Why do we feel a need to write a book about pattern recognition when many excellent books are already available on this classical topic? The answer lies in the depth of our coverage of neural networks as natural pattern classifiers and clusterers. Artificial neural network computing has emerged as an extremely active research area with a central focus on manipulation of pattern-formatted information, information containing an underlying pattern. This has given rise to a new coherent approach to pattern recognition which builds upon both the contributions of the past and the rapid progress in neural network research. Pattern recognition has grown to encompass a wider scope of methodology than is available in the traditional domain of statistical pattern recognition. The addition of artificial neural network computing to traditional pattern recognition has given rise to a new, different, and more powerful methodology which we intended to present in this book for the practitioner.
Pattern recognition systems are systems which automatically classify or cluster complex patterns or objects based on their measured properties or on features derived from these properties. With this viewpoint a neural network can be seen as a system that recognizes patterns. The discovery of underlying regularities is, however, precisely the task at which neural networks excel. In this very real sense the study of neural networks and the study of pattern recognition converge. Neither subject is truly complete in the absence of the other. We suggest that many of the effective applications of neural networks in domains not generally thought of explicitly as pattern recognition (e.g., control) can be viewed as pattern recognition in the sense that they still depend on the network ability to detect and identify subtle underlying regularities in the input space.
The extent to which neural networks are or should be reflective of biological systems has been a contentious subject. Primarily, we take an engineering approach, foregoing any extensive treatment of biological plausibility. Nevertheless, we recognize that when designing a system it can be useful to observe other systems which perform the desired function well. Biological systems are superb pattern recognizers. By the way of analogy, in designing the first airplane one might do well to observe birds in an attempt to isolate characteristics enabling flight (e.g., wing shape, mass/volume ratio, etc.). However, at some point in the process, one must break free of slavishly following the biological metaphor. Otherwise, there could be no aircraft capable of supersonic flight. We therefore believe that while we may look to biological systems for inspiration, artificial neural systems must ultimately take on their own identity to be truly effective.

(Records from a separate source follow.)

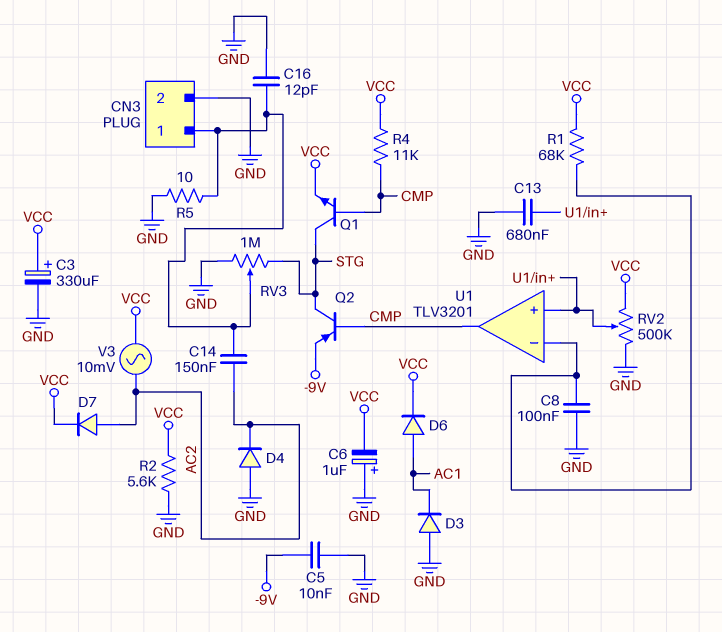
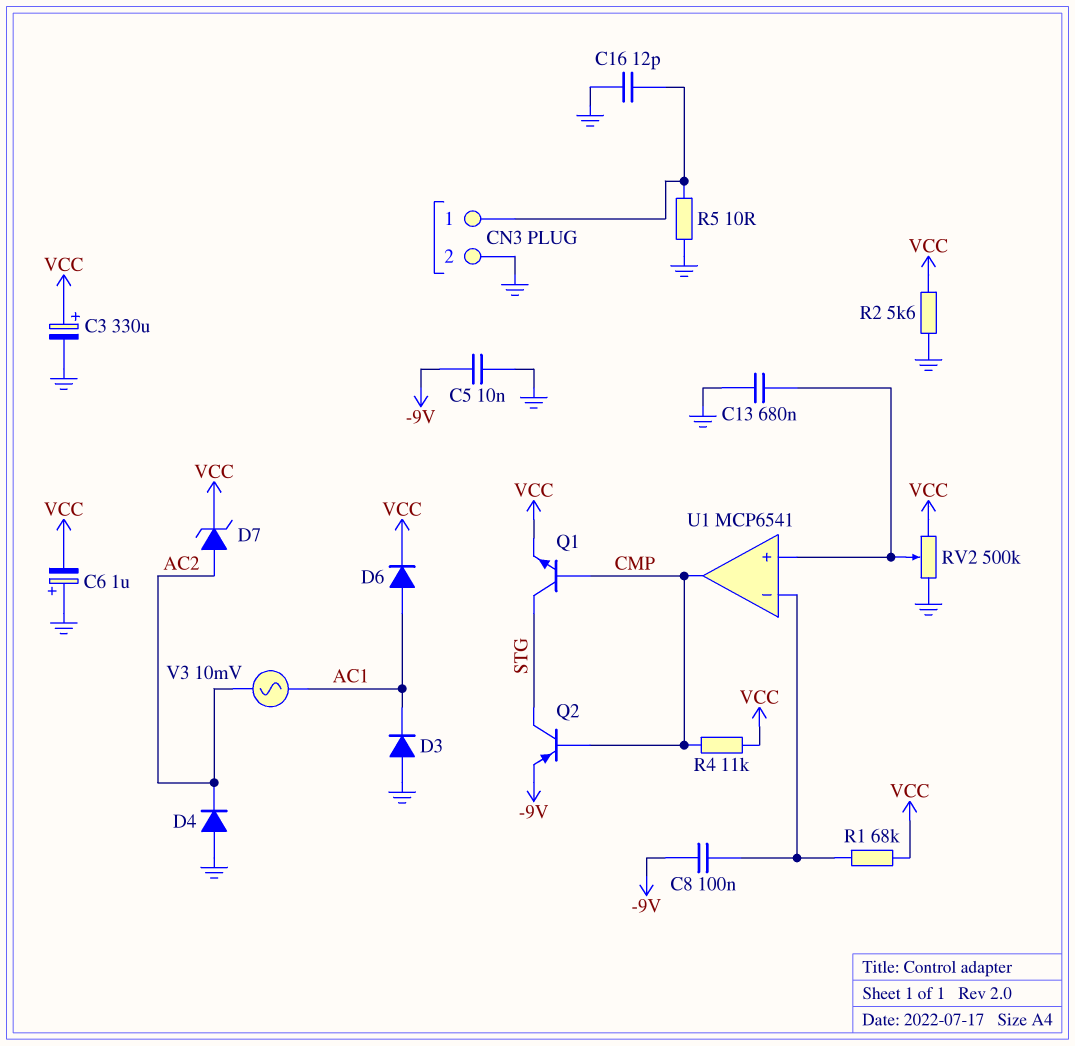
C8: 100nF (GND, U1/in-) -> 100nF (-9V, U1/in-)
C14: 150nF (AC2, CN3/1) -> none
D7: diode (A AC2, K VCC) -> zener (A AC2, K VCC)
RV3: 1M (GND, STG, wiper CN3/1) -> none
U1: TLV3201 -> MCP6541
V3: AC 10mV (AC2, VCC) -> AC 10mV (AC1, AC2)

Our book is an attempt to cover pattern classification and neural network approaches within the same framework geared toward the practitioner. Neural networks should not be considered a black box, governed by complicated mathematics, with answers that may surprise or disappoint us. Armed with an understanding of underlying theory and practical examples the practitioner will be better able to make judicious design choices which will render neural application predictable and effective.